SourceCodester Patients Waiting Area Queue Management System Stored Cross-Site Scripting Vulnerability

A stored cross-site scripting vulnerability has been identified in SourceCodester Patients Waiting Area Queue Management System version 1.0. The issue resides in the public queue monitor file 'queue.php', where unsanitized patient names are retrieved from the database and displayed directly on the public monitor. This flaw allows attackers to inject malicious JavaScript payloads, which are executed in the browsers of users viewing the queue. The vulnerability poses a significant risk, especially on public-facing kiosks, as it enables persistent script execution and could compromise administrative sessions if the affected queue is viewed by staff.

Impact

Exploitation of this vulnerability allows for stored cross-site scripting, where injected scripts are executed automatically for users viewing the public queue.

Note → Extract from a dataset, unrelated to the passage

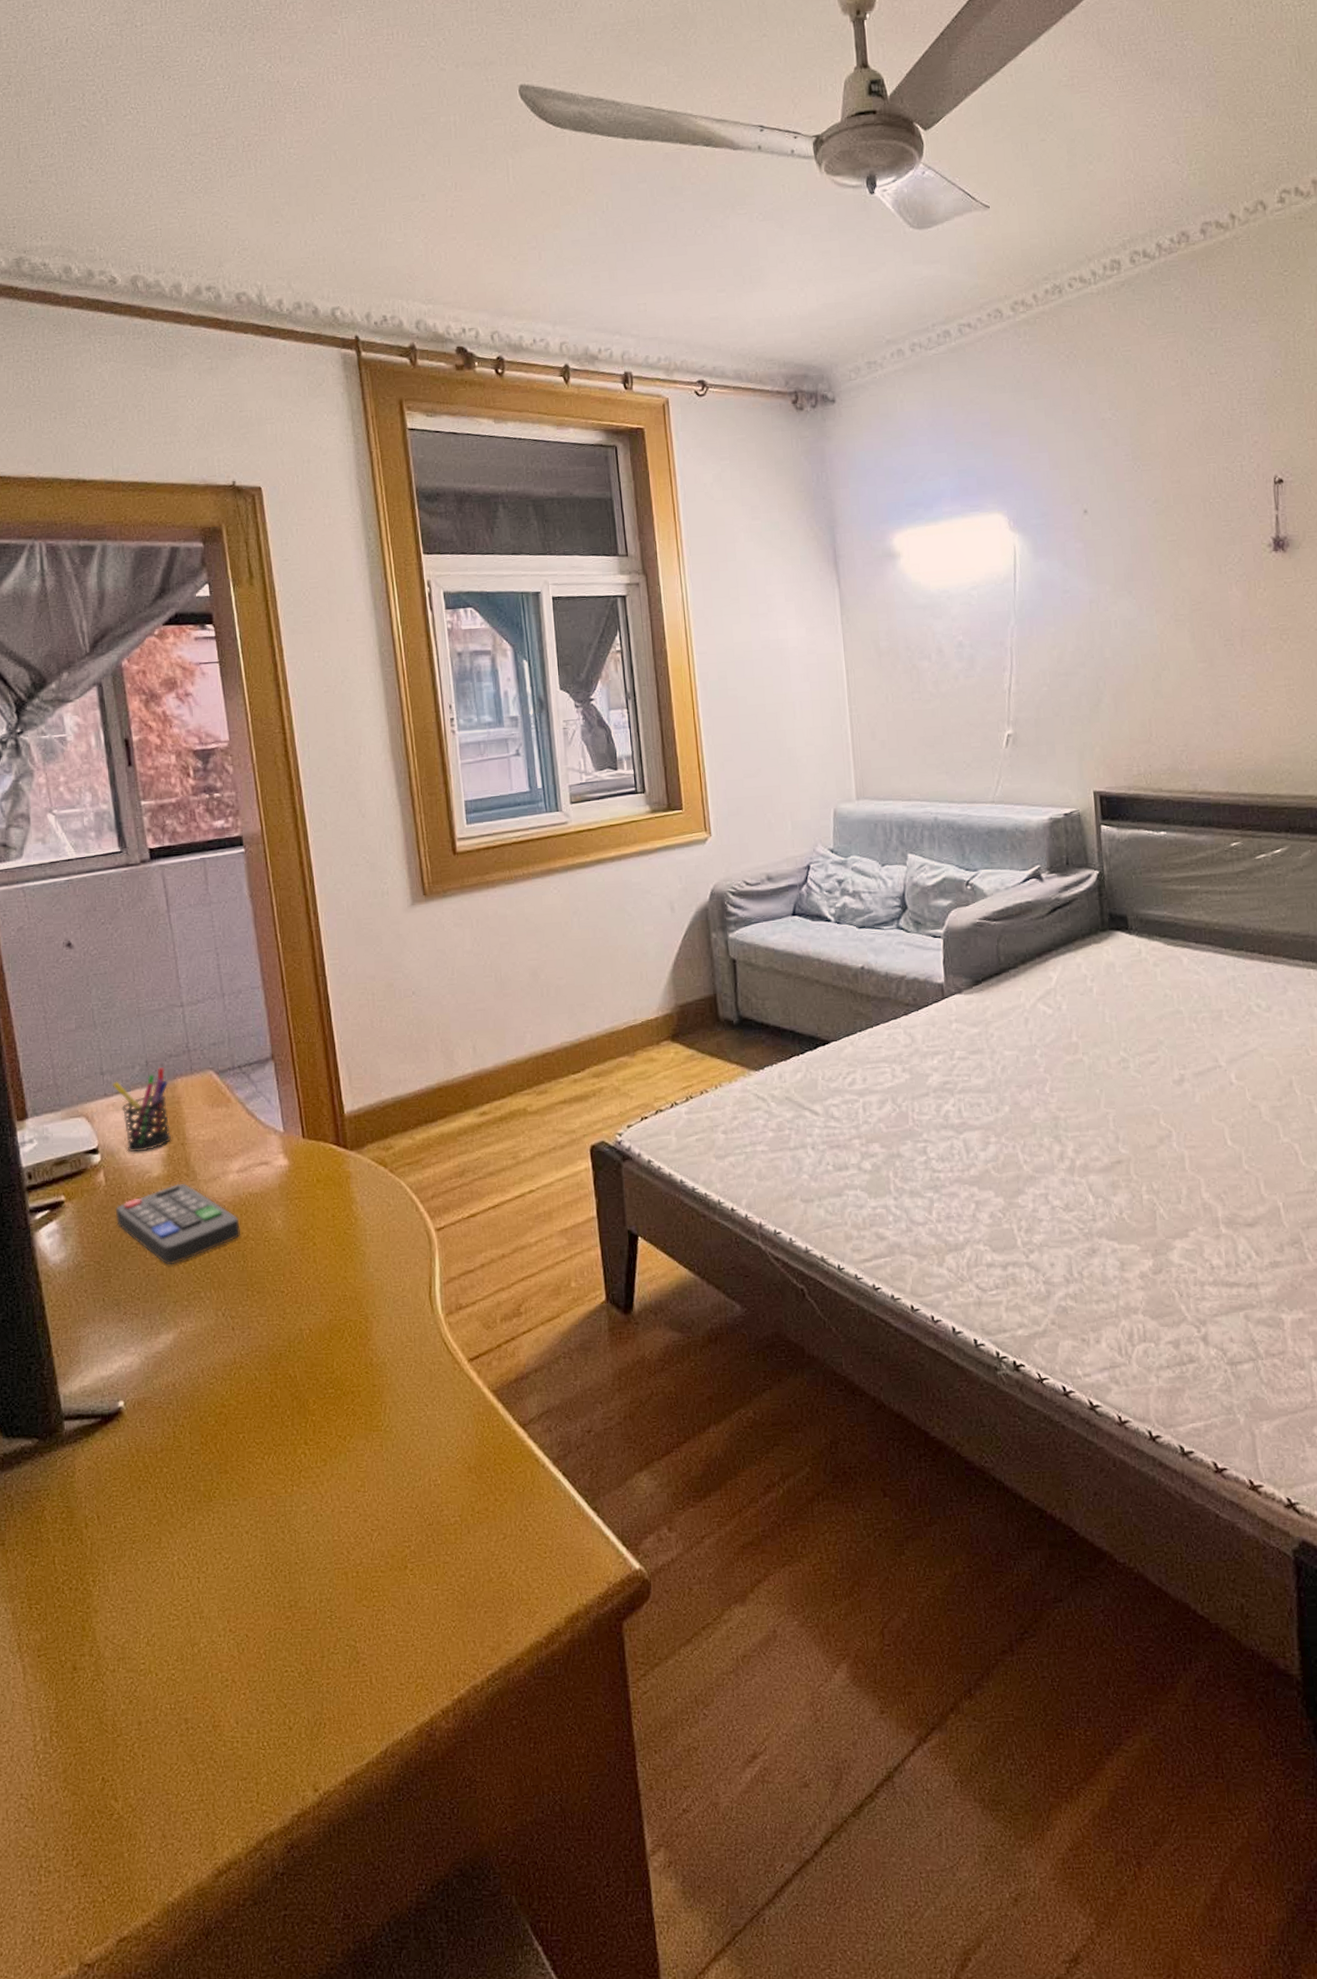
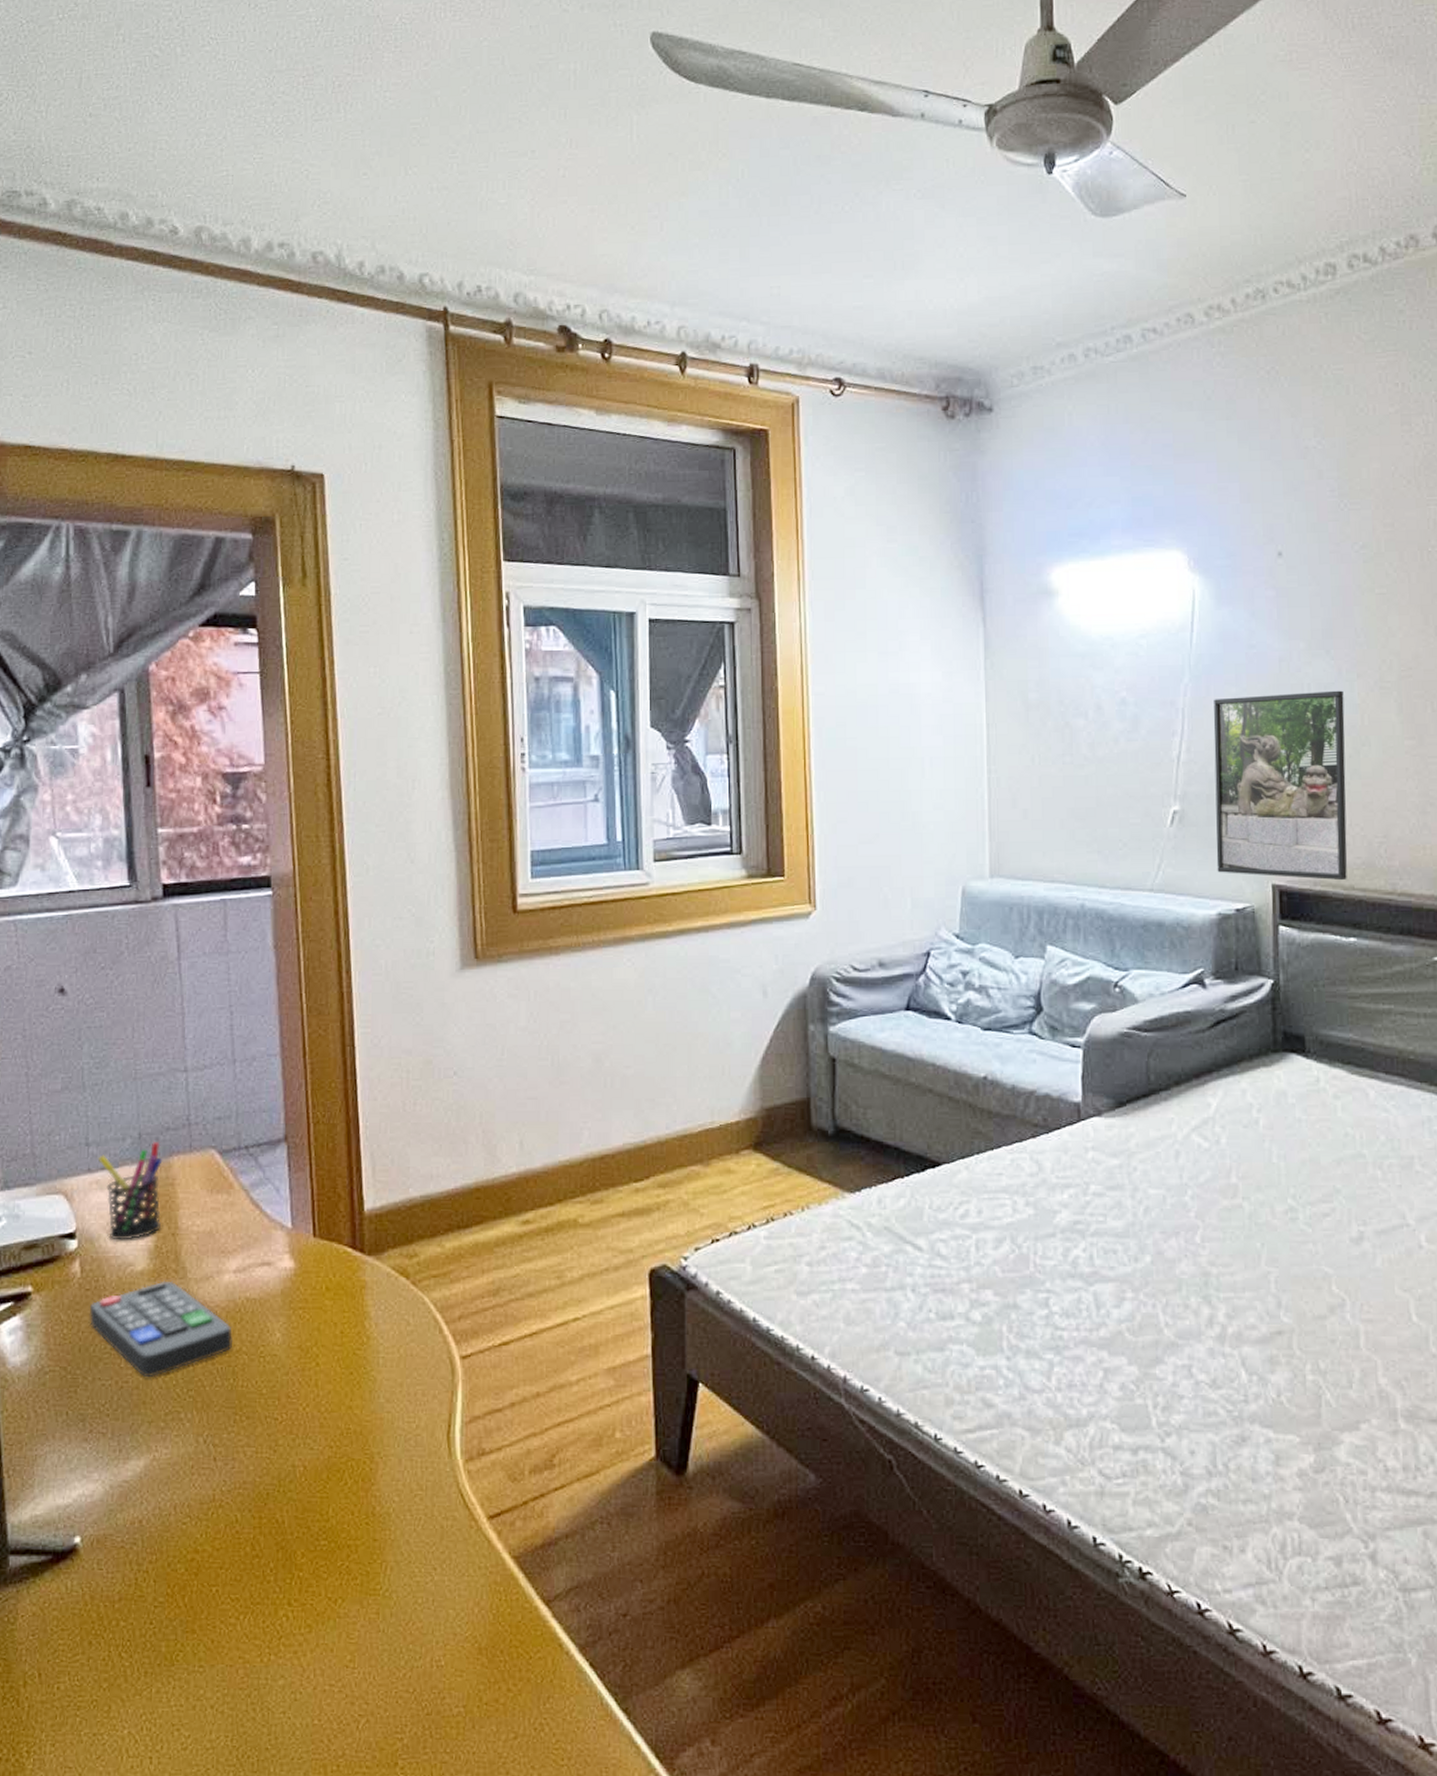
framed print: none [1036,624,1156,785] -> present [1213,690,1347,881]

This could lead to session hijacking of administrators, defacement of the queue display, or disruption of service by causing the public monitor to display erroneous information.

Reproduction

To reproduce this vulnerability, register a new patient through the application’s registration page. Input a JavaScript payload, such as an image tag with an 'onerror' event, into the first name or last name fields. After registration, navigate to the public queue page, where the injected script will execute immediately. The payload will remain visible in the queue table after the alert is closed.